◆ **Wybrany fragment**:
Articles

Whisky Advocate

Posted on

Historia Old Overholt sięga ponad 200 lat wstecz. (Zdjęcie dzięki uprzejmości West Overton Village and Museums)

Old Overholt rye od dziesięcioleci jest stale obecny na dolnej półce lokalnego sklepu monopolowego, twarz jego założyciela spogląda na Ciebie z etykiety każdej butelki – ale nie zawsze tak było. W rzeczywistości Old Overholt był swego czasu jedną z najbardziej szanowanych i cenionych whiskey w Stanach Zjednoczonych, podobno niegdyś ulubionym trunkiem takich sław jak Ulysses S. Grant czy John Henry „Doc” Holliday. Jest to jedyna amerykańska marka whiskey, która zachowuje niezaprzeczalne związki z żytnim stylem „Old Monongahela” (muh-non-guh-HAY-luh).

Jak więc ta niegdyś wychwalana whiskey przeszła drogę od szczytu sławy do butelki z najniższej półki? Wszystko zaczęło się ponad 200 lat temu.

Rodzina Oberholtzerów, na czele z patriarchą Henrym, opuściła Bucks County w Pensylwanii w 1800 roku i po sześciomiesięcznej podróży przez Góry Allegheny w krytych wagonach osiedliła się na zachodniej granicy. Ich 263-akrowa farma znajdowała się w osadzie, którą nazwali Overton (później West Overton), a rodzina zajęła się uprawą roli i związanymi z nią rzemiosłami, które stanowiły wartość dodaną do ich wysiłków. Overholdowie (nazwa została zmieniona, później na Overholt) stali się znani ze swoich talentów tkackich, a w 1803 roku dobudowali do farmy destylarnię, którą obsługiwał Henry.

Do 1810 roku syn Henry’ego, Abraham, przejął kontrolę nad operacjami destylacyjnymi, które odbywały się w drewnianej destylarni na terenie posiadłości. W wieku 26 lat, Abraham, uważany przez niektórych za „niesfornego mennonitę”, miał pięć stóp i osiem cali wzrostu, 42-calową klatkę piersiową i podobno posiadał „oszczędne, pracowite i ekonomiczne usposobienie”, choć jak zobaczymy, nie szczędził środków na produkcję whisky.

Dziesięć lat później destylował około 15 galonów żytniej whisky dziennie w kamiennej konstrukcji zbudowanej około 1813 roku. Wielkość samej destylarni wzrosła trzykrotnie między 1811 a 1828 rokiem – ze 150 do 168 galonów w 1814 roku, do 212 galonów w 1823 roku i wreszcie do 324 galonów w 1828 roku. Abraham zbudował nową kamienną destylarnię w 1832 roku, zwiększając dzienną produkcję do ponad 150 galonów – wydajność prawie 55,000 galonów rocznie. Wkrótce potem wybudowano przyległy młyn, eliminując potrzebę transportu zboża do mielenia w innym miejscu. Whiskey z West Overton wkrótce zyskała nazwę marki: Old Farm Pure Rye. Rozmach był coraz większy, i to szybko.

Abraham Overholt (Zdjęcie dzięki uprzejmości West Overton Village and Museums)

◆ **Polecenia**:
a - Wymień wszystkie osoby wskazane z imienia w tekście o historii Old Overholt.
b - Napisz dalszy ciąg tekstu o historii Old Overholt, zaczynając od miejsca po jego ostatnim zdaniu.
Rekordy zamieszczone dalej nie mają żadnego związku z tekstem o historii Old Overholt.

[Wpisy zbioru danych]
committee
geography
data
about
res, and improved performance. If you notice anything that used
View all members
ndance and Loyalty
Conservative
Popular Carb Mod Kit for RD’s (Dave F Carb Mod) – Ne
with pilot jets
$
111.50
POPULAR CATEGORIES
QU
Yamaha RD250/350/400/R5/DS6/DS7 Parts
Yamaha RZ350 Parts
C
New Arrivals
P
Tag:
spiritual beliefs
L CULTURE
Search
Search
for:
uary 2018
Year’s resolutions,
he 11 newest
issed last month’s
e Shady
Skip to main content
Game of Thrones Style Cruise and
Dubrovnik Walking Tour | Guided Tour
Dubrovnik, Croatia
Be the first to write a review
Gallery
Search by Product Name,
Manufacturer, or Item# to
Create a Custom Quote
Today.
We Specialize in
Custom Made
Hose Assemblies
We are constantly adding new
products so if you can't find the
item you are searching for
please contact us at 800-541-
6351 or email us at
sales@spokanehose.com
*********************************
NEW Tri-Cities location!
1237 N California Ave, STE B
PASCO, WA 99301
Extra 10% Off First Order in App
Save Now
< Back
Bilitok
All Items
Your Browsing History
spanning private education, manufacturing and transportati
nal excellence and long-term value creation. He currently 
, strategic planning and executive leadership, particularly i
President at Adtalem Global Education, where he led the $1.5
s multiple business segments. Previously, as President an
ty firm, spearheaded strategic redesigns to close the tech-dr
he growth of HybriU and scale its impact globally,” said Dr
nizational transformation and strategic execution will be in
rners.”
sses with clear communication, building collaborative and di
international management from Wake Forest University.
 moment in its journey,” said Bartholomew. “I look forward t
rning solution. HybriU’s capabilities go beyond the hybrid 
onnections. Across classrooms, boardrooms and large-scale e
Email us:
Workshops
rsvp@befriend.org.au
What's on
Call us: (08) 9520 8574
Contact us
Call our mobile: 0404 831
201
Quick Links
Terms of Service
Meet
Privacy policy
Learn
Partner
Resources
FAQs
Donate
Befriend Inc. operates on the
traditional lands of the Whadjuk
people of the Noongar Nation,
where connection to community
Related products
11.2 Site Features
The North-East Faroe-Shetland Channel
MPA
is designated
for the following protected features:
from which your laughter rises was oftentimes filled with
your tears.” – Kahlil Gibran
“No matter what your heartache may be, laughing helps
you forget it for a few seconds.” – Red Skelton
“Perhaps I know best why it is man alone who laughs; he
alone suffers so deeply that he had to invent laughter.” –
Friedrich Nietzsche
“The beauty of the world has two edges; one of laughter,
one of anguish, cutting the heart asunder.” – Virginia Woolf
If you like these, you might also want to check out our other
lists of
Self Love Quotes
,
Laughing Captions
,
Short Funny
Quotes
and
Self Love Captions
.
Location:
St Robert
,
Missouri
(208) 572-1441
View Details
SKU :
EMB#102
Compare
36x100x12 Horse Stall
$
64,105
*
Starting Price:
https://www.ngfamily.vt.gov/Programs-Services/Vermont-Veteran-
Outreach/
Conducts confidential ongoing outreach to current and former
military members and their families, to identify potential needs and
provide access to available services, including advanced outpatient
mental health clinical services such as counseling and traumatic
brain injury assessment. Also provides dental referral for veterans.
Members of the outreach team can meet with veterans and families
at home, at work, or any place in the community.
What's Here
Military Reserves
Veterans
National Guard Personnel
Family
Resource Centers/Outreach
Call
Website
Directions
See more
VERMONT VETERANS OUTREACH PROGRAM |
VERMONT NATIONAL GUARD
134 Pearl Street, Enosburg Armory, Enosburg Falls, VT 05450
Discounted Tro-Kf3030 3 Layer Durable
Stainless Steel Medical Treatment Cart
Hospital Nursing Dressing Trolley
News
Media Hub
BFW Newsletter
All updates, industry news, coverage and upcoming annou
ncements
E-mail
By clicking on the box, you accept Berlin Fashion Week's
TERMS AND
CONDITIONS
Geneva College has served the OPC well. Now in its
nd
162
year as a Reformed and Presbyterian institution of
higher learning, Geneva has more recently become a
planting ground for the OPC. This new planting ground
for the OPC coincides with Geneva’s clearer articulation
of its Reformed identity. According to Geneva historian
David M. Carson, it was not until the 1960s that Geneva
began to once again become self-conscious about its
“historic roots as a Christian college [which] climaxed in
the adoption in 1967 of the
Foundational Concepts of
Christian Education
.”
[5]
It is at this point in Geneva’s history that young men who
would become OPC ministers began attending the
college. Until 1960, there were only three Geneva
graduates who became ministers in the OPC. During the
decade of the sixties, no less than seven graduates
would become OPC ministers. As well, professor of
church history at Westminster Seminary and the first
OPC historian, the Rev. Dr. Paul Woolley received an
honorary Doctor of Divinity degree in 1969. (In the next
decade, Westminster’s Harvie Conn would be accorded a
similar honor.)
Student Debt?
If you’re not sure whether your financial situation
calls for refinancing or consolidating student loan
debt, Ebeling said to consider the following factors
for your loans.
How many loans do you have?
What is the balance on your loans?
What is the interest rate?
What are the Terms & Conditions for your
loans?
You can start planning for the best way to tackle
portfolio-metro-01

◆ **Odpowiedzi**:
a - Henry (patriarcha rodziny Oberholtzerów), Abraham Overholt (syn Henry'ego), Ulysses S. Grant, John Henry „Doc” Holliday

b -
Do roku 1854, dwaj synowie Abrahama, Jacob i Henry, oraz jeden z ich kuzynów (również o imieniu Henry) rozpoczęli budowę nowoczesnej przemysłowej destylarni w Broad Ford na wschodnim brzegu pobliskiej rzeki Youghiogheny (yock-uh-GAY-nee), głównego dopływu Monongahela. Rosnący popyt na żyto Monongahela oraz bezpośredni dostęp destylarni do nowej linii kolejowej zapewniły jej sukces.

W West Overton, działalność Abrahama nadal się rozwijała, a w 1859 roku stary młyn i destylarnię zastąpiono nową, 5 i pół-piętrową strukturą z cegły, która połączyła obie operacje pod jednym dachem. Budynek ten pozostaje do dziś jako muzeum whiskey w West Overton Village, jedynej nienaruszonej wiosce przemysłowej sprzed wojny secesyjnej w Pensylwanii i ważnym miejscu na amerykańskim Szlaku Whiskey.

W tym samym roku, w którym otwarto nową destylarnię West Overton, Jacob zmarł, a Abraham wykupił jego dwie trzecie udziałów w destylarni Broad Ford. Wkrótce działając jako A. Overholt & Co., kontrolował dwie główne destylarnie i stał się jednym z największych producentów whisky w kraju.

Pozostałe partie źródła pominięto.